Alkane activation at ambient temperature - Unusual selectivities, C-C, C-H bond scission vs C-C bond coupling

Availability and low cost of light alkanes (C1-C4 range) make them interesting as feedstock for commercial fuels and chemicals. However, direct conversion of lower alkanes for such purposes is a challenging problem [1]. Two commonly attempted solutions to the problem are to use oxygen and/or selective catalysts for efficient conversions. However, in the case of light alkanes (C1-C3) higher temperatures, in the range 550-850°C, are required to get appreciable alkane conversions. Activation of C-C and C-H bonds at higher temperatures, even in the presence of heterogeneous catalyst systems, tend to be initiated by homogeneous splitting of bonds, creation of radicals and radical chain reactions leading to products. High temperature alkane conversions have inherent difficulties, viz. (i) they lead to extensive, endothermic C-C and C-H bond cleavage causing formation of cracking products or coke, respectively (ii) cause loss of catalyst activity due to sintering and (iii) favor non-selective combustion of alkanes.
Alkane activation at lower temperatures, even though challenging, is very interesting from a commercial point of view. Gaseous plasma, generated by dielectric barrier discharge and which consists of energetic electrons, is reported to be able to activate hydrocarbons [2]. It is possible to generate a cold plasma at ambient conditions (atm pressure) in a micro-reactor [3]. This presentation highlights the oxidative conversion of light alkanes, C1-C3 range, in the presence of cold plasma in a microreactor. Thus, C-C and C-H bond activation at lower temperatures and its influence on products selectivities are discussed. The employed plasma microreactor consists of a Pyrex rectangular chip with microchannels dimension of 30 mm length x 5 mm width and a channel depth of 500 mm (Fig. 1).

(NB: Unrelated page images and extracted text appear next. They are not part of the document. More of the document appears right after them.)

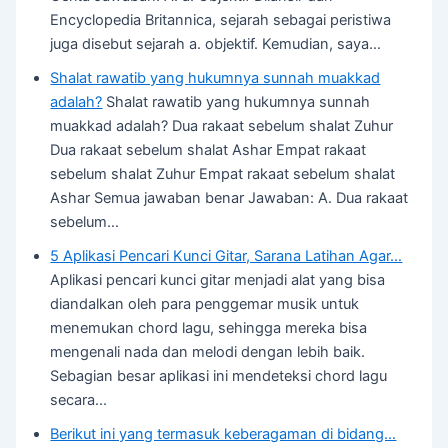
Encyclopedia Britannica, sejarah sebagai peristiwa
juga disebut sejarah a. objektif. Kemudian, saya…
Shalat rawatib yang hukumnya sunnah muakkad
adalah?
Shalat rawatib yang hukumnya sunnah
muakkad adalah? Dua rakaat sebelum shalat Zuhur
Dua rakaat sebelum shalat Ashar Empat rakaat
sebelum shalat Zuhur Empat rakaat sebelum shalat
Ashar Semua jawaban benar Jawaban: A. Dua rakaat
sebelum…
5 Aplikasi Pencari Kunci Gitar, Sarana Latihan Agar…
Aplikasi pencari kunci gitar menjadi alat yang bisa
diandalkan oleh para penggemar musik untuk
menemukan chord lagu, sehingga mereka bisa
mengenali nada dan melodi dengan lebih baik.
Sebagian besar aplikasi ini mendeteksi chord lagu
secara…
Berikut ini yang termasuk keberagaman di bidang…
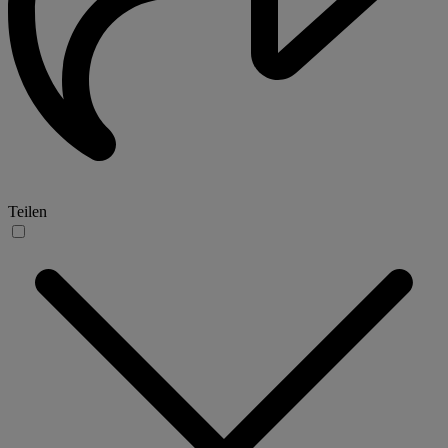
Teilen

The temperature of the gas was firstly determined by the optical spectrum emission [4] recorded during alkanes activation and additionally monitored by inserting a thermocouple inside the micro channel outside the discharge area. Under the conditions used (1 atm, 3 W power input), the temperature was below 40ºC.

In the case of C1-C3 range alkanes and under the same conditions conversion levels of 22 mol% for propane, 15 mol% for ethane and 10 mol% for methane was observed. Most remarkably, in all the experiments, high selectivity to products with higher molecular weight than the starting hydrocarbon (coupling products) were also observed (Fig. 2). In fact, in the presence of a cold plasma, alkane molecules can be directly activated/converted via collisions with energized electrons that produce radicals for eg., C3H7• in the case of propane due to cleavage of C-H bonds (C3H8 + e- → C3H7• + HΙ + e-) [2]. This can initiate radical chain reactions and their propagation and/or termination reactions take place at ambient temperature. The presence of products containing more C atoms than the starting alkane requires C-C bond formation/coupling under the conditions present in the microreactor. Typically formation of C-C bonds is an exothermic process and therefore favored at lower temperatures. Coupling reactions between radicals also imply a decrease in entropy because the number of molecules/radicals decreases. Thus, in our studies direct homologation of alkanes is observed.

This represents an interesting novelty to directly upgrade cheap low molecular weight alkanes to commercially useful fuels and/or feedstock materials for the chemical industry.